Manager Pelindo diajak kordinasi tapi tidak mau. Padahal, koordinasi untuk cari jalan terbaik. “Manager sebelumnya, Pak Wisnu, baik dan mau diajak koordinasi. Dulu, ada perluasan lahan juga bisa kita bantu. Sekarang sulit diajak bicara,” kata Sutarmidji.
Ia menyurati Pelindo Pusat, agar managernya diganti. “Orangnya tidak kooperatif dan arogan,” kata Sutarmidji. Setiap akhir minggu, tak ada di Pontianak, dan pulang ke Jakarta. Ia mengganggap, para manager ini, tidak tahu tentang permasalahan Kota Pontianak.
Ia berharap, Pelindo sebagai pelaku bisnis di Kota Pontianak, bisa koordinasi dengan Pemkot. “Toh, kita juga tidak pernah minta duit,” kata Sutarmidji, “kalau ada kendala, harus ditangani. Kalau perlu, malam truk bisa masuk pelabuhan. Kalau kepemimpinan yang lalu bisa, kenapa yang sekarang tidak?”
Sutarmidji memberikan alternatif bagi pelabuhan baru di Wajok. Ini termasuk wilayah Kabupaten Pontianak. Daerahnya masih luas. Ada sekitar 1.000 hektar. Selain itu, lalu lintasnya bagus dan tidak macet. Ada banyak lokasi pergudangan di Wajok. Di Wajok sudah ada pelabuhan untuk kapal Pertamina.
Pembuatan pelabuhan mesti dilihat dari pertumbuhan ekonomi suatu daerah. Nah, bagaimana dengan Pontianak, khususnya. Dan, Kalbar pada umumnya?
Kurnia, Humas Pelindo berpendapat, pembuatan pelabuhan berhubungan erat dengan pertumbuhan ekonomi, jumlah penduduk, pembangunan infrastruktur yang mendukungnya.
Menurutnya, sekarang ini, dengan kecilnya pertumbuhan dan aktivitas ekonomi di Pontianak dan Kalbar, belum saatnya untuk membuat pelabuhan baru.
Namun, Walikota Pontianak, berpendapat lain. “Jangankan satu pelabuhan. Dua sekaligus juga bisa dibuat,” kata Suatrmidji. Semua barang dan jasa dari Jawa datang lewat Pontianak.
Menurutnya, kalau semua daerah punya pelabuhan, malah lebih bagus. Yang penting Pelindo punya pesaing, sehingga bisa tingkatkan pelayanan.
Pemkot berani membangun pelabuhan sesuai dengan regulasi yang sudah ada. Dan itu harus dilaksanakan. Di wilayah Kota Pontianak tidak mungkin lagi. Yang lebih bagus di Wajok. “Kalaupun Pelindo pindah dari Kota Pontianak, tidak ada masalah, karena tak ada kontribusinya bagi Kota Pontianak,” kata Sutarmidji.

__________

URAIAN TUGAS -
Ubah paragraf dalam teks tentang pelabuhan Pontianak yang diawali "Sutarmidji memberikan alternatif" menjadi daftar singkat, tanpa membuang fakta utamanya.

KUMPULAN CATATAN -
__________

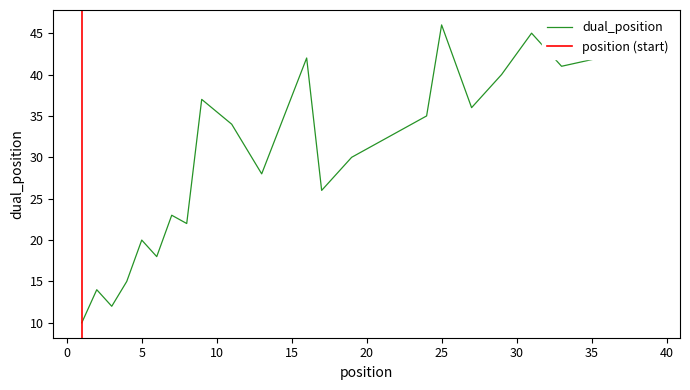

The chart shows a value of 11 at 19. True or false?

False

__________

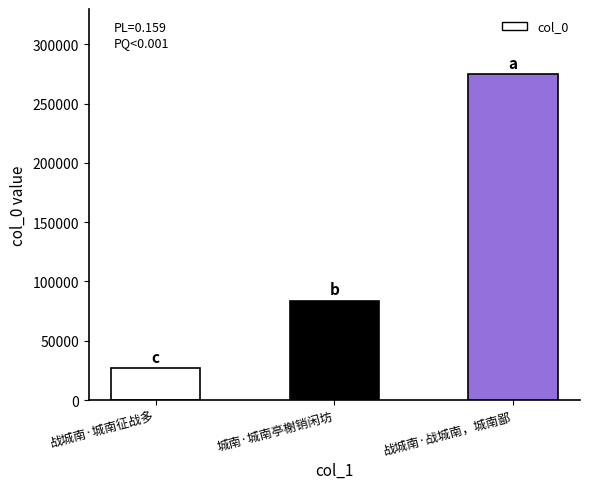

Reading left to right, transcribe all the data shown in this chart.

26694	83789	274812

__________

JAWABAN LATIHAN -
- Sutarmidji mengusulkan Wajok sebagai lokasi pelabuhan baru.
- Wajok termasuk wilayah Kabupaten Pontianak.
- Lahannya masih luas, sekitar 1.000 hektar.
- Lalu lintasnya bagus dan tidak macet.
- Ada banyak lokasi pergudangan.
- Sudah ada pelabuhan untuk kapal Pertamina.